Source document
Friday, July 19, 2013

A Second Ramadan, A New Regime

You know it's Ramadan in Cairo when you come home after 2 in the morning and you're not the straggler but the party pooper. Everyone else will be out until the muezzin heralds the dawn and the tables that line the streets are packed up, shops shutter, and people crawl back home to sleep. Ramadan this year has been somewhat different for me than last year -- a different set of friends, good enough language skills to watch the mosalsalat, or TV series, that come out specially for the holiday -- but the sense that every day is special is still there. Yesterday was a quintessential day (or, more properly, night) in this other city that never sleeps.

I woke up early for Ramadan, around 10:30, and went for a walk around Downtown. Tahrir Square, as I could see from afar, was still closed to traffic, with tents littering the center and tanks lined up alongside the Egyptian Museum as an imposing deterrent. At the same time, though, Downtown was doing a brisk business: the traffic was impossibly dense, as usual, shops were crowded, and the beggars were out in full force. Emerging from Shorouk bookstore in Talaat Harb Square, I noticed that a giant sign had been strung between two of the graying colonial buildings: Hayzaboon Go Home, it read (Go Home, Ogress), with a picture of the U.S. ambassador, Anne Patterson. I had previously asked a friend why so much hatred is directed at her personally when, after all, she is taking direction from Washington. Although I suspect it's less complicated than this, he said that she is seen as trying to give orders to Egypt, as opposed to simply announcing US positions.

Exercise data
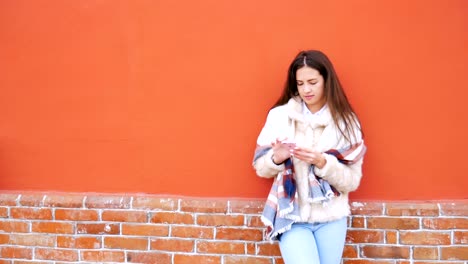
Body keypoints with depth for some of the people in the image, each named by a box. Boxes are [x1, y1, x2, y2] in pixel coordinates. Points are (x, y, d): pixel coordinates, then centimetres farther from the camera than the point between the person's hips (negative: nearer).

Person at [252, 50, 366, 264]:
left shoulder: (346, 121, -1)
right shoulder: (279, 115, -1)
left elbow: (352, 181, -3)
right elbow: (260, 167, 4)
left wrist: (323, 163, -19)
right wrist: (276, 158, -17)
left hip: (331, 218, 1)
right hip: (291, 216, -1)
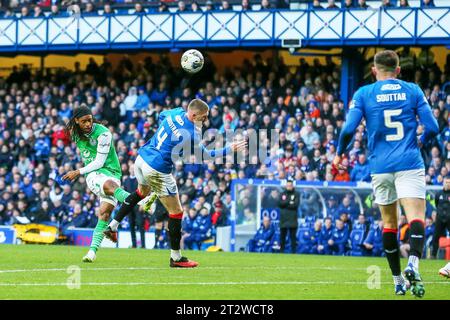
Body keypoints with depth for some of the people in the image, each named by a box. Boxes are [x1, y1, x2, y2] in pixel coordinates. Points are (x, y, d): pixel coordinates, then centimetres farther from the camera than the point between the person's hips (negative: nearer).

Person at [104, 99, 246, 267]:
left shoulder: (177, 113, -2)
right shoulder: (190, 135, -21)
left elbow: (161, 115, 24)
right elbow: (205, 155, -4)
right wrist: (230, 149, 5)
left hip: (141, 158, 8)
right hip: (158, 171, -8)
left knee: (142, 191, 39)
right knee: (176, 212, 5)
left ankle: (112, 226, 40)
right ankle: (176, 258, 12)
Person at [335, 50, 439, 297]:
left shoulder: (363, 94, 5)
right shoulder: (413, 91, 6)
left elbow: (348, 130, -3)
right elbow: (432, 128, 2)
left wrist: (339, 154, 15)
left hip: (380, 167, 2)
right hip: (409, 164, -2)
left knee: (389, 222, 13)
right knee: (416, 218, -12)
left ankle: (398, 281, 16)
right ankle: (413, 264, -38)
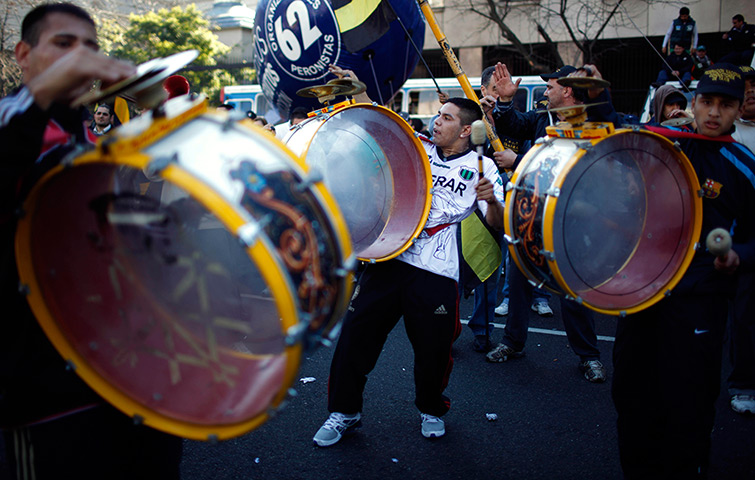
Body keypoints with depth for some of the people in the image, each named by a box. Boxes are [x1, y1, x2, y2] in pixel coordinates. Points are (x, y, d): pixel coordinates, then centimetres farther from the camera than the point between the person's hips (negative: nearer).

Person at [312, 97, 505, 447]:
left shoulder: (480, 167, 5)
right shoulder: (416, 148, 13)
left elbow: (498, 223, -3)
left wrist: (491, 200, -23)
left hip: (436, 272, -2)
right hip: (388, 255, 3)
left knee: (433, 348, 6)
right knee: (355, 333, 2)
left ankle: (431, 410, 36)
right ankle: (344, 411, 21)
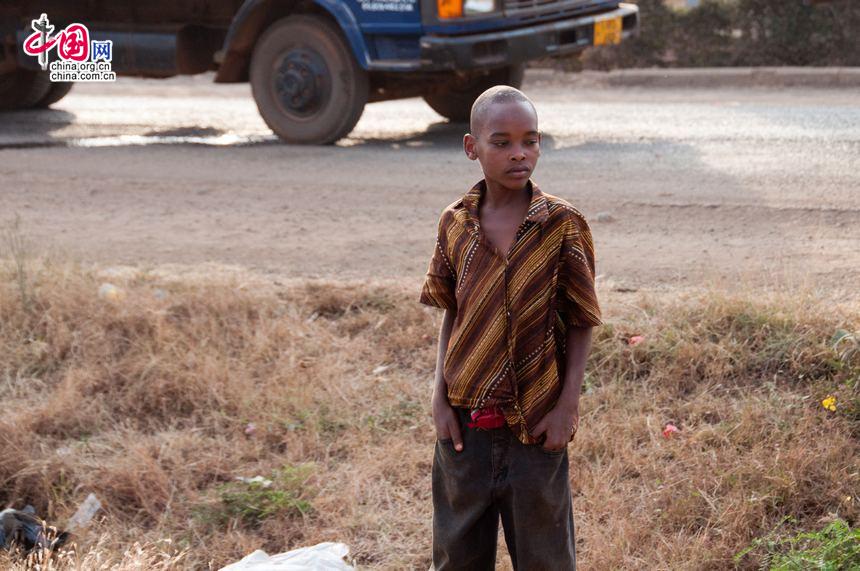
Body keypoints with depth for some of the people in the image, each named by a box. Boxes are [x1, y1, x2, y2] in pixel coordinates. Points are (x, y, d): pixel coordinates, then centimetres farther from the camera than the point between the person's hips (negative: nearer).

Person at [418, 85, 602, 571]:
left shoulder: (563, 224, -9)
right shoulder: (455, 224, -1)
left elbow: (581, 324, -4)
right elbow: (450, 315, 7)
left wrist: (567, 407, -10)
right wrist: (441, 400, -1)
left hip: (536, 426, -3)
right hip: (465, 424, 3)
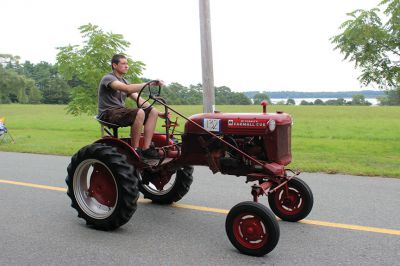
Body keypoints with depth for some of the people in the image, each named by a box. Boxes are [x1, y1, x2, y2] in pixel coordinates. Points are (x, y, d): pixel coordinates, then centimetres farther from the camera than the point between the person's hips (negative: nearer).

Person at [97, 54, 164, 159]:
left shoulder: (124, 81, 19)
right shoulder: (108, 78, -7)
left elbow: (139, 100, 13)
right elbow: (127, 88, -27)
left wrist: (158, 113, 3)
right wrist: (150, 84, -30)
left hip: (121, 111, 9)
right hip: (108, 113, -9)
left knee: (153, 112, -8)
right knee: (139, 113, -34)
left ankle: (146, 149, -16)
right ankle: (135, 150, -25)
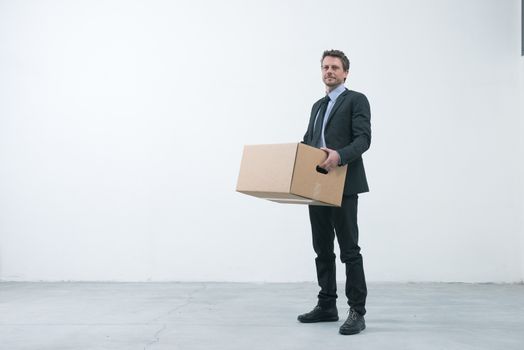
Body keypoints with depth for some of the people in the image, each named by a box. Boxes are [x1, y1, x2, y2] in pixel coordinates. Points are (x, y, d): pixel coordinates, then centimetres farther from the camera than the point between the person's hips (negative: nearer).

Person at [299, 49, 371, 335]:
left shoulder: (356, 100, -2)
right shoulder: (318, 106, 23)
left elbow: (363, 139, -14)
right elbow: (308, 142, 22)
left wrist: (339, 155, -31)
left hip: (343, 186, -7)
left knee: (348, 249, -6)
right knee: (322, 249, 10)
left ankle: (357, 312, -2)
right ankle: (327, 306, 19)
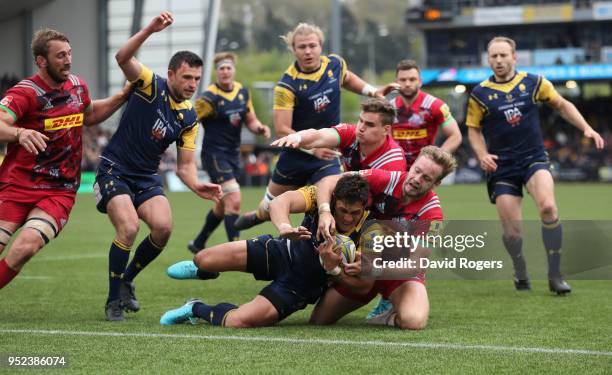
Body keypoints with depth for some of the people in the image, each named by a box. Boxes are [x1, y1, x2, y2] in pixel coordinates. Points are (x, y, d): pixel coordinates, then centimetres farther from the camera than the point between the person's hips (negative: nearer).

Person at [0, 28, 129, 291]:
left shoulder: (77, 86, 8)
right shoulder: (25, 92, -12)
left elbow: (89, 115, 30)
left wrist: (123, 96, 19)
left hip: (59, 192, 3)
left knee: (26, 246, -23)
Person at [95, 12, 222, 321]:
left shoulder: (189, 118, 1)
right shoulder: (150, 85, -11)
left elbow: (185, 165, 5)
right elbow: (122, 58, -30)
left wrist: (197, 186, -16)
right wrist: (150, 30, -43)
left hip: (146, 177, 5)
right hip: (114, 171, -5)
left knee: (163, 227, -17)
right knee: (128, 228, -24)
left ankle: (127, 280, 9)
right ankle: (114, 300, -7)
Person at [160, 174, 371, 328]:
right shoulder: (321, 195, -22)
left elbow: (360, 284, -18)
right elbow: (280, 202, -38)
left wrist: (332, 268, -36)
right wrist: (284, 226, -60)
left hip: (302, 286, -2)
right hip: (286, 252, 2)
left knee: (237, 322, -23)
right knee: (203, 259, -13)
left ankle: (198, 310, 13)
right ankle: (204, 271, 29)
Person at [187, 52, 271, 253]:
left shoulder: (243, 92, 6)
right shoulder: (209, 97, -14)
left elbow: (250, 120, 15)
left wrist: (260, 128, -6)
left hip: (233, 154, 8)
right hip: (215, 154, -8)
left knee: (223, 206, 18)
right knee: (234, 200, -21)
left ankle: (198, 244, 36)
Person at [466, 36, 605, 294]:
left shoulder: (534, 83, 1)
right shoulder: (480, 94, -1)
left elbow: (562, 105, 13)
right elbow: (474, 129, 8)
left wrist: (586, 128, 3)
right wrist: (483, 155, -10)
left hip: (534, 159, 0)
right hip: (502, 167, 0)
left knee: (548, 207, -26)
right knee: (512, 230, -5)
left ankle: (555, 276, -16)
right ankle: (520, 273, 27)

Work to complete
- a) In the listing, rewrite the lines starting at the one containing "left ankle: (431, 410, 36)" and ending at the one containing "right elbow: (127, 88, -27)", swapping "centimetres" for "centimeters" and changing nothing else. Give only those lines, and leave the pictures out.
- b) Carry on the post about Ramadan in Cairo from the point where it stops.

Responses by item number
- a)
left ankle: (431, 410, 36)
right ankle: (344, 411, 21)
Body keypoints with depth for some of the people in the image, each named by a box. Boxes are [x1, y1, x2, y2] in pixel coordinates. Points are (x, y, d): pixel coordinates, then centimeters farther from the camera than the point between the person's hips (negative: nearer).

Person at [418, 85, 602, 571]:
left shoulder: (563, 224, -9)
right shoulder: (455, 224, -1)
left elbow: (581, 324, -4)
right elbow: (450, 315, 7)
left wrist: (567, 407, -10)
right wrist: (441, 400, -1)
left hip: (536, 426, -3)
right hip: (465, 424, 3)
Body keypoints with depth for some of the people in the image, each named by a box. Boxes are [x1, y1, x2, y2] in pixel coordinates. Points are (x, y, d): pixel coordinates, then centimeters farther from the camera than the point between the person's hips (negative: nearer).

Person at [97, 54, 164, 159]:
left shoulder: (124, 81, 19)
right shoulder: (108, 78, -7)
left elbow: (139, 100, 13)
right elbow: (127, 88, -27)

- b)
Sign in Talaat Harb telling the US Ambassador to leave

 Leaving Talaat Harb, I went to meet my friend Manar and her sister in Sayyeda Zeinab. Alongside the Sayyeda mosque a dizzying market of Ramadan fawanees (lanterns) has been erected in the street. The mosque itself was bustling, and we stepped inside to see the shrine to the Prophet's granddaughter. As is typical, there is a large metal tomb with glass panels that allows visitors to see inside a coffin-like piece covered in fabric. Men enter on one side, women on the other, and they are separated by a wall. The ladies' area was very crowded, with many simply sitting on the floor praying, and others grasping the side of the tomb.

We walked from Sayyeda Zeinab to Ibn Tulun, my favorite of Cairo's mosques. Usually, it's just a few tourists there, but perhaps because of Ramadan carpets had been laid out for prayer. As we sat discussing my friends' decision to wear hijab (late and against their father's wishes until a cousin defied the family custom), a sheikh standing just a few yards away at the mihrab picked up a microphone and began the azan. These days there is no need to climb the minaret -- his voice boomed throughout the neighborhood.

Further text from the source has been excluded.